• _Instructions to follow_
Find every line in the records below that holds the word "difference", and copy each one.
##### Excerpted records
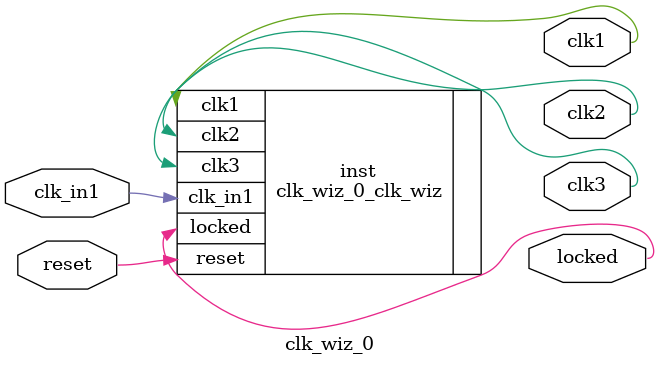
<source format=v>


`timescale 1ps/1ps

(* CORE_GENERATION_INFO = "clk_wiz_0,clk_wiz_v6_0_10_0_0,{component_name=clk_wiz_0,use_phase_alignment=true,use_min_o_jitter=false,use_max_i_jitter=false,use_dyn_phase_shift=false,use_inclk_switchover=false,use_dyn_reconfig=false,enable_axi=0,feedback_source=FDBK_AUTO,PRIMITIVE=MMCM,num_out_clk=3,clkin1_period=50.000,clkin2_period=10.0,use_power_down=false,use_reset=true,use_locked=true,use_inclk_stopped=false,feedback_type=SINGLE,CLOCK_MGR_TYPE=NA,manual_override=false}" *)

module clk_wiz_0 
 (
  // Clock out ports
  output        clk1,
  output        clk2,
  output        clk3,
  // Status and control signals
  input         reset,
  output        locked,
 // Clock in ports
  input         clk_in1
 );

  clk_wiz_0_clk_wiz inst
  (
  // Clock out ports  
  .clk1(clk1),
  .clk2(clk2),
  .clk3(clk3),
  // Status and control signals               
  .reset(reset), 
  .locked(locked),
 // Clock in ports
  .clk_in1(clk_in1)
  );

endmodule

</source>
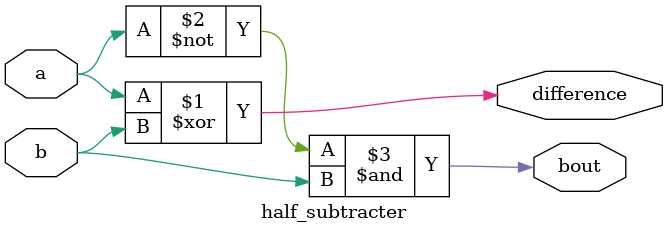
<source format=v>
module half_subtracter(
     input a, b,
	 output difference, bout
	 );
	 assign difference = a ^ b;
	 assign bout = ~a & b;
	endmodule
</source>
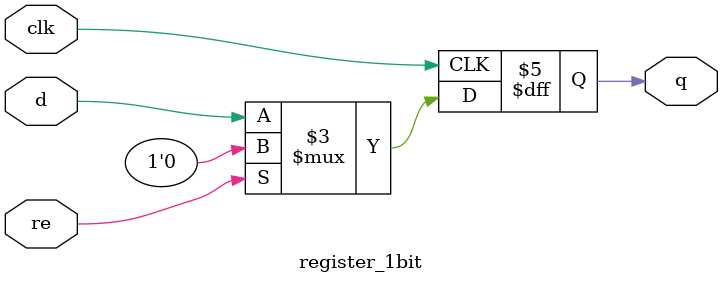
<source format=v>
module register_1bit (
    input wire d,
    input wire clk,
    input wire re, // Reset enable
    output reg q
);
    always @(posedge clk) begin
        if (re) // Reset has higher priority
            q <= 0;
        else    // Write to register only if reset is not active
            q <= d;
    end
endmodule
</source>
##########
• _Written reply_
	 output difference, bout
	 assign difference = a ^ b;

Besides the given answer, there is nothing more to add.